Par MARCOS AURELIO DA SILVA*
Alors que les négociations de paix sont déjà en cours, c'est l'Occident lui-même qui fait retentir les tambours de guerre, non sans une bonne dose de cynisme.
En Occident, l'analyse libérale a déjà commencé à « spéculer » sur les raisons psychopathologiques de l'invasion de l'Ukraine par Vladimir Poutine, comme on peut le voir dans une récente vidéo du Limes – Revue italienne de géopolitique. Il ne sera pas surprenant que dans peu de temps les grands médias brésiliens utilisent le même argument.

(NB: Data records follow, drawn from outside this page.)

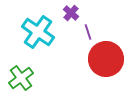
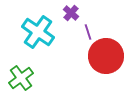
red circle: moved 3 px up
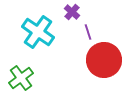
purple cross: moved 1 px right, 1 px up
red circle: moved 2 px left, 4 px down
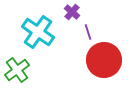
green cross: moved 4 px left, 8 px up
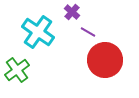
purple line: rotated 42 degrees counterclockwise
red circle: moved 1 px right
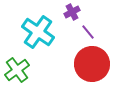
purple cross: rotated 21 degrees clockwise
purple line: rotated 21 degrees clockwise
red circle: moved 13 px left, 4 px down
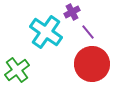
cyan cross: moved 8 px right
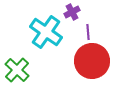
purple line: rotated 35 degrees clockwise
red circle: moved 3 px up
green cross: rotated 10 degrees counterclockwise
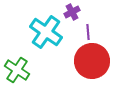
green cross: rotated 10 degrees counterclockwise
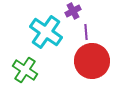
purple cross: moved 1 px right, 1 px up
purple line: moved 2 px left
green cross: moved 8 px right
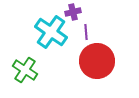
purple cross: moved 1 px down; rotated 14 degrees clockwise
cyan cross: moved 5 px right
red circle: moved 5 px right
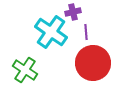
red circle: moved 4 px left, 2 px down
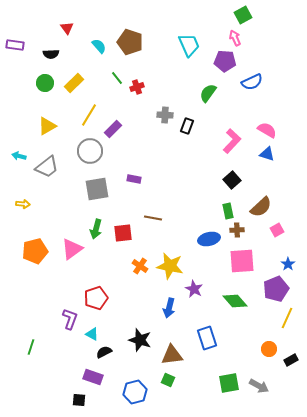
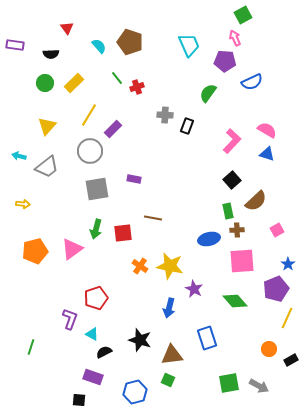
yellow triangle at (47, 126): rotated 18 degrees counterclockwise
brown semicircle at (261, 207): moved 5 px left, 6 px up
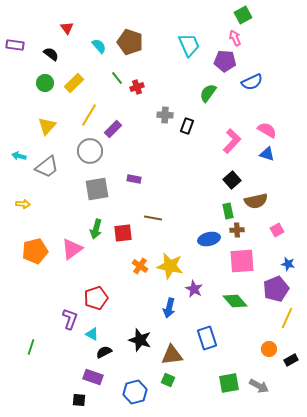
black semicircle at (51, 54): rotated 140 degrees counterclockwise
brown semicircle at (256, 201): rotated 30 degrees clockwise
blue star at (288, 264): rotated 24 degrees counterclockwise
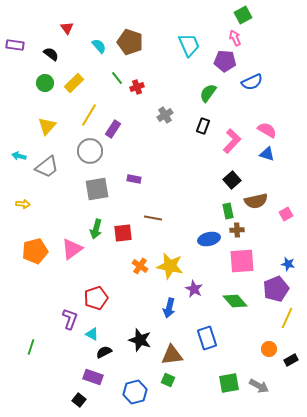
gray cross at (165, 115): rotated 35 degrees counterclockwise
black rectangle at (187, 126): moved 16 px right
purple rectangle at (113, 129): rotated 12 degrees counterclockwise
pink square at (277, 230): moved 9 px right, 16 px up
black square at (79, 400): rotated 32 degrees clockwise
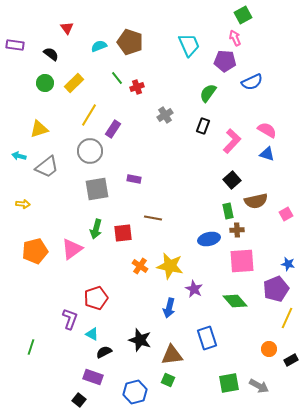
cyan semicircle at (99, 46): rotated 70 degrees counterclockwise
yellow triangle at (47, 126): moved 8 px left, 3 px down; rotated 30 degrees clockwise
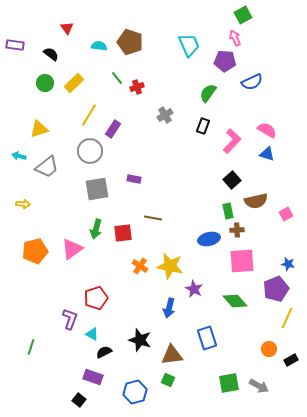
cyan semicircle at (99, 46): rotated 28 degrees clockwise
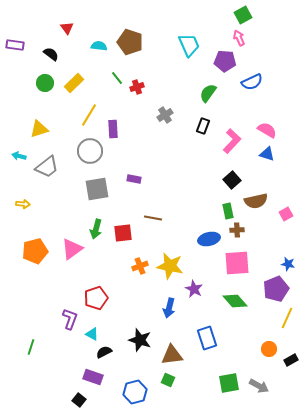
pink arrow at (235, 38): moved 4 px right
purple rectangle at (113, 129): rotated 36 degrees counterclockwise
pink square at (242, 261): moved 5 px left, 2 px down
orange cross at (140, 266): rotated 35 degrees clockwise
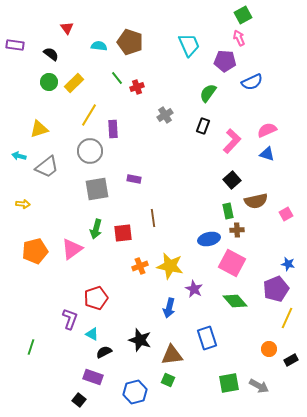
green circle at (45, 83): moved 4 px right, 1 px up
pink semicircle at (267, 130): rotated 54 degrees counterclockwise
brown line at (153, 218): rotated 72 degrees clockwise
pink square at (237, 263): moved 5 px left; rotated 32 degrees clockwise
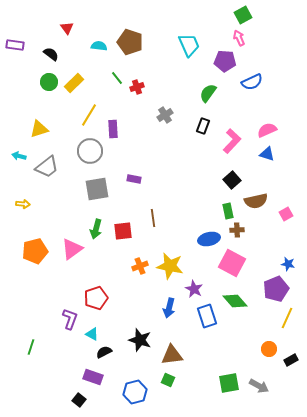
red square at (123, 233): moved 2 px up
blue rectangle at (207, 338): moved 22 px up
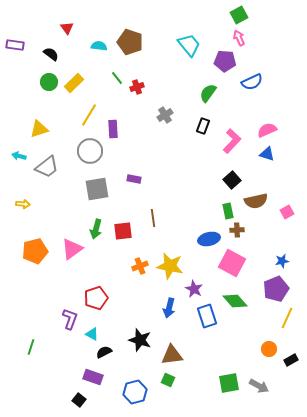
green square at (243, 15): moved 4 px left
cyan trapezoid at (189, 45): rotated 15 degrees counterclockwise
pink square at (286, 214): moved 1 px right, 2 px up
blue star at (288, 264): moved 6 px left, 3 px up; rotated 24 degrees counterclockwise
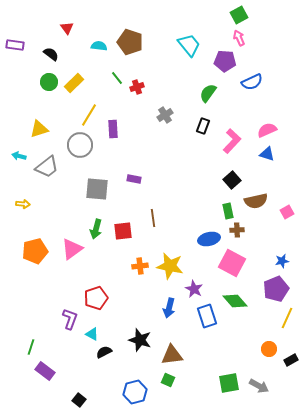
gray circle at (90, 151): moved 10 px left, 6 px up
gray square at (97, 189): rotated 15 degrees clockwise
orange cross at (140, 266): rotated 14 degrees clockwise
purple rectangle at (93, 377): moved 48 px left, 6 px up; rotated 18 degrees clockwise
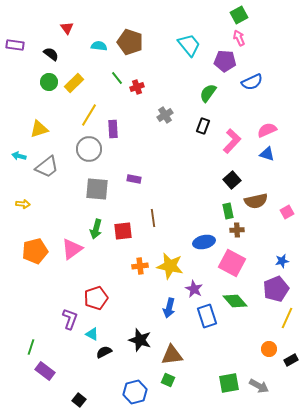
gray circle at (80, 145): moved 9 px right, 4 px down
blue ellipse at (209, 239): moved 5 px left, 3 px down
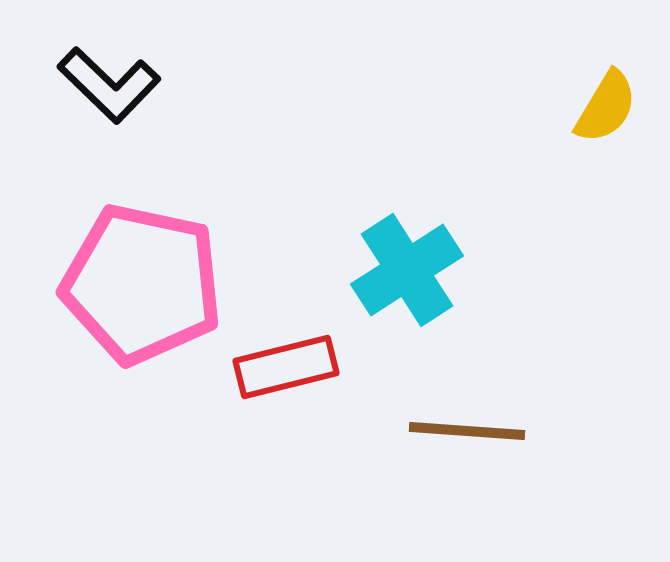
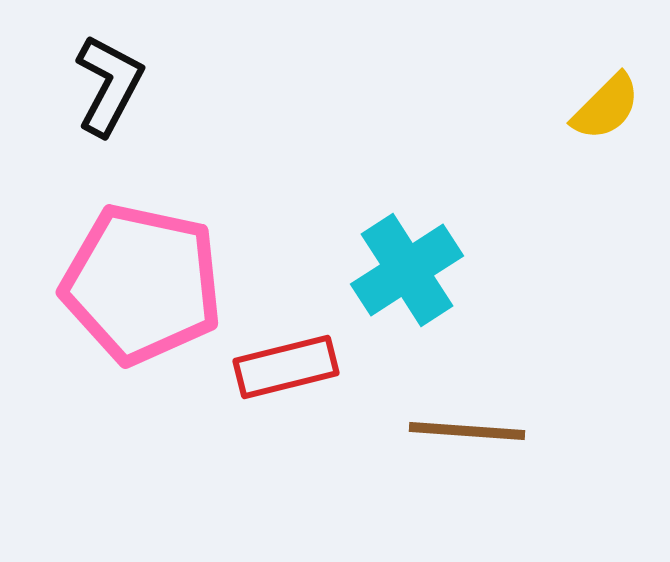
black L-shape: rotated 106 degrees counterclockwise
yellow semicircle: rotated 14 degrees clockwise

C'est une façon pour l'Occident de cacher ses propres responsabilités, avant l'élargissement de l'OTAN à l'Europe de l'Est à partir des années 1990 et le coup d'État de la place Maïdan en 2014, qui a renversé le président pro-russe Viktor Janukovic et ravivé les escouades nazi-fascistes ukrainiennes, en partie intégrées au l'armée du pays (comme le bataillon Azov, en action dans la région du Donbass).
Il n'est pas question d'extraire d'ici une canonisation de Vladimir Poutine, comme s'il, au lieu d'un adepte du traditionalisme conservateur d'Alexandr Dugin − dans l'une des nombreuses variantes du bonapartisme qui marque la crise organique actuelle du capitalisme −, était le plus haut représentant du bolchevisme, comme une certaine gauche semble le penser dans son for intérieur. Qui dans certains milieux échange même la doctrine de Lénine contre celle d'Oswald Spengler.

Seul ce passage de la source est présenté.